Inflation is a general increase in the price levels of goods and services in an economy. So, effectively, what inflation does is reduce the value of money you have right now over time. Investing in certain assets such as stocks and different types of mutual funds can help maintain your money’s real worth over time by earning returns at a rate that is higher than the inflation rate in the economy.

  1. Market volatility

You must have constantly heard that the stock market is volatile. But what does this mean? Simply put, market volatility is the stock price fluctuations – by how much the price moves up or down in a given period. Stock price fluctuations can be triggered by a variety of micro and macro level factors like geopolitical disruptions, inflation, the announcement of the company’s financials, etc. While the stock market as a whole is volatile, some stocks tend to be more volatile while others are more stable.

  1. Rupee-cost averaging

This involves investing a fixed amount of money at regular intervals irrespective of how the market is performing. This allows you to lower the impact of market volatility on your investment as you buy less when the price is high and buy more when the price is low.

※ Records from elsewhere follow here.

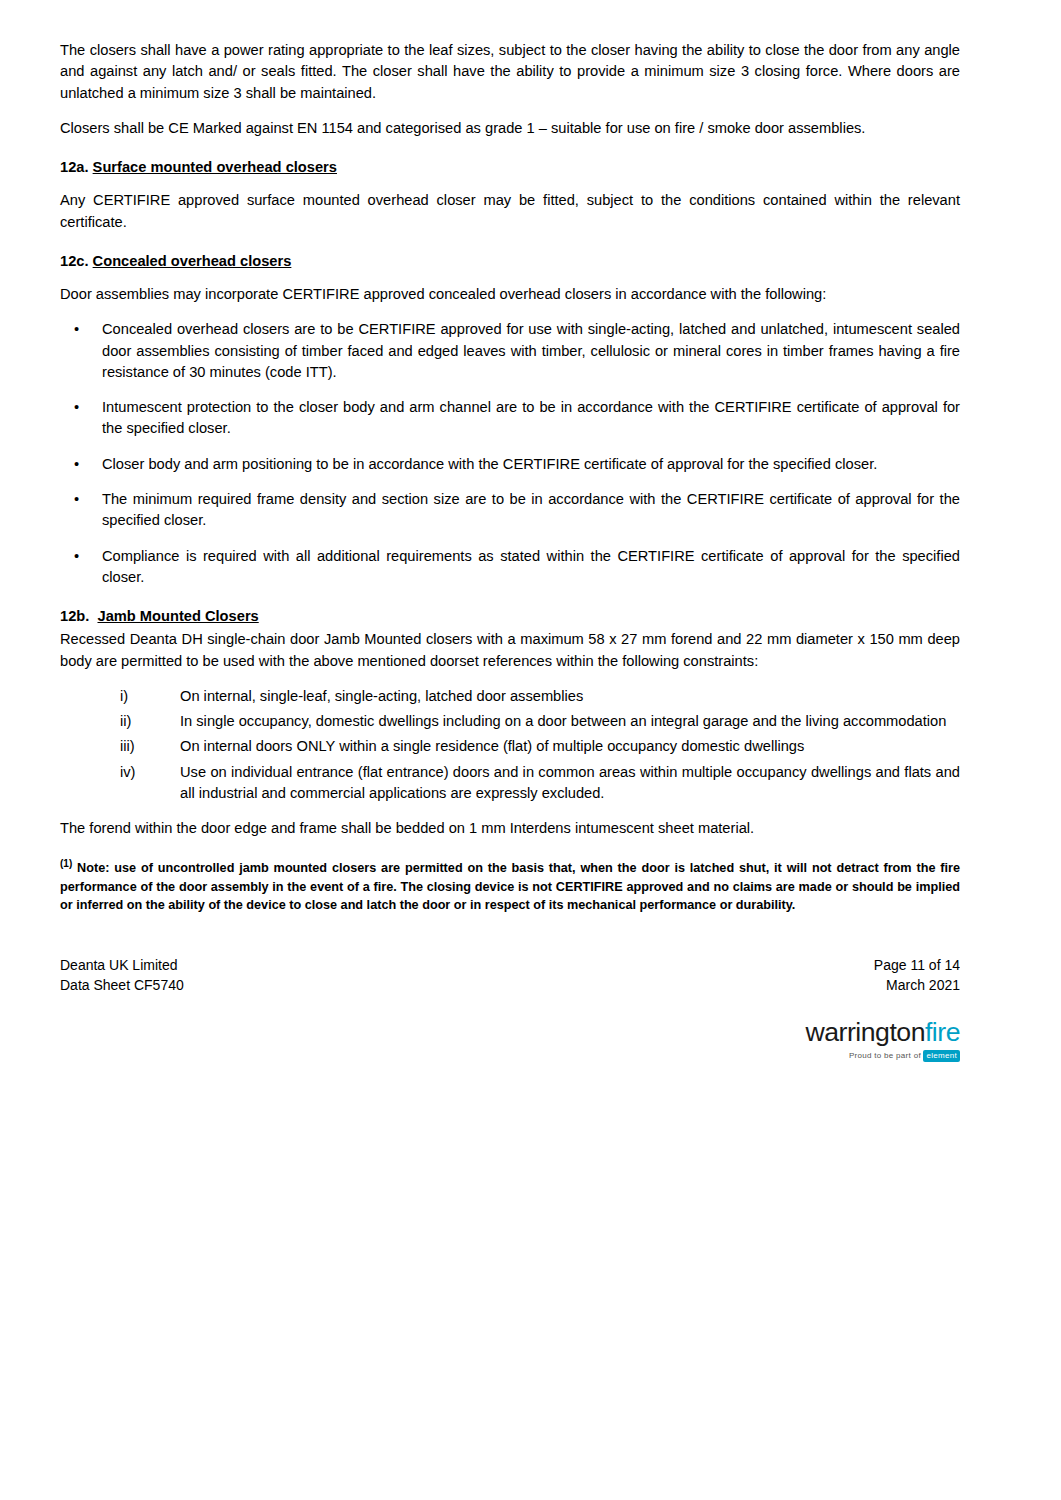The closers shall have a power rating appropriate to the leaf sizes, subject to the closer having the ability to close the door from any angle and against any latch and/ or seals fitted. The closer shall have the ability to provide a minimum size 3 closing force. Where doors are unlatched a minimum size 3 shall be maintained.
Closers shall be CE Marked against EN 1154 and categorised as grade 1 – suitable for use on fire / smoke door assemblies.
12a. Surface mounted overhead closers
Any CERTIFIRE approved surface mounted overhead closer may be fitted, subject to the conditions contained within the relevant certificate.
12c. Concealed overhead closers
Door assemblies may incorporate CERTIFIRE approved concealed overhead closers in accordance with the following:
Concealed overhead closers are to be CERTIFIRE approved for use with single-acting, latched and unlatched, intumescent sealed door assemblies consisting of timber faced and edged leaves with timber, cellulosic or mineral cores in timber frames having a fire resistance of 30 minutes (code ITT).
Intumescent protection to the closer body and arm channel are to be in accordance with the CERTIFIRE certificate of approval for the specified closer.
Closer body and arm positioning to be in accordance with the CERTIFIRE certificate of approval for the specified closer.
The minimum required frame density and section size are to be in accordance with the CERTIFIRE certificate of approval for the specified closer.
Compliance is required with all additional requirements as stated within the CERTIFIRE certificate of approval for the specified closer.
12b. Jamb Mounted Closers
Recessed Deanta DH single-chain door Jamb Mounted closers with a maximum 58 x 27 mm forend and 22 mm diameter x 150 mm deep body are permitted to be used with the above mentioned doorset references within the following constraints:
On internal, single-leaf, single-acting, latched door assemblies
In single occupancy, domestic dwellings including on a door between an integral garage and the living accommodation
On internal doors ONLY within a single residence (flat) of multiple occupancy domestic dwellings
Use on individual entrance (flat entrance) doors and in common areas within multiple occupancy dwellings and flats and all industrial and commercial applications are expressly excluded.
The forend within the door edge and frame shall be bedded on 1 mm Interdens intumescent sheet material.
(1) Note: use of uncontrolled jamb mounted closers are permitted on the basis that, when the door is latched shut, it will not detract from the fire performance of the door assembly in the event of a fire. The closing device is not CERTIFIRE approved and no claims are made or should be implied or inferred on the ability of the device to close and latch the door or in respect of its mechanical performance or durability.
Deanta UK Limited
Data Sheet CF5740
Page 11 of 14
March 2021
warrington fire
Proud to be part of element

Systematic Investment Plans (SIPs) in mutual funds allow you to leverage rupee-cost averaging so that you don’t have to time the market and you can keep saving and investing in a disciplined manner.

  1. Diversification

Not all asset classes or investments come with the same risk-return profile or are impacted by the same factors in the same way. So, by investing in different types of asset classes, you are hedging the risk of one investment underperforming by others that perform well so that your overall investment portfolio is not hit. People invest in mutual funds because mutual fund investments are known for their benefit of diversification as a mutual fund scheme has a basket of underlying securities and is well-diversified.

  1. Market capitalisation

Every company has a market capitalisation and essentially it is that company’s market value. Market capitalisation is based on the market price of the company’s shares and its outstanding shares. Based on market capitalisation, companies are categorised as large-cap, mid-cap, and small-cap. There are different types of equity mutual funds that either solely invest in stocks of companies of one type of market capitalisation or invest across market capitalisations. You can select an equity fund based on which market segment you’d like to invest in.

  1. Growth vs value investing

These are two primary strategies that investors tend to follow. In growth investing, investors look for companies that are focusing on rapid growth and expansion either through new product lines, new markets, acquisitions, etc., and they tend to reinvest most of their profits for funding expansion plans. Value investing involves conducting a thorough analysis of a company’s financials and fundamentals to identify stocks that are undervalued in comparison to the company’s real worth. Here the investors believe that the stock prices will rise at some point to align with the company’s real value.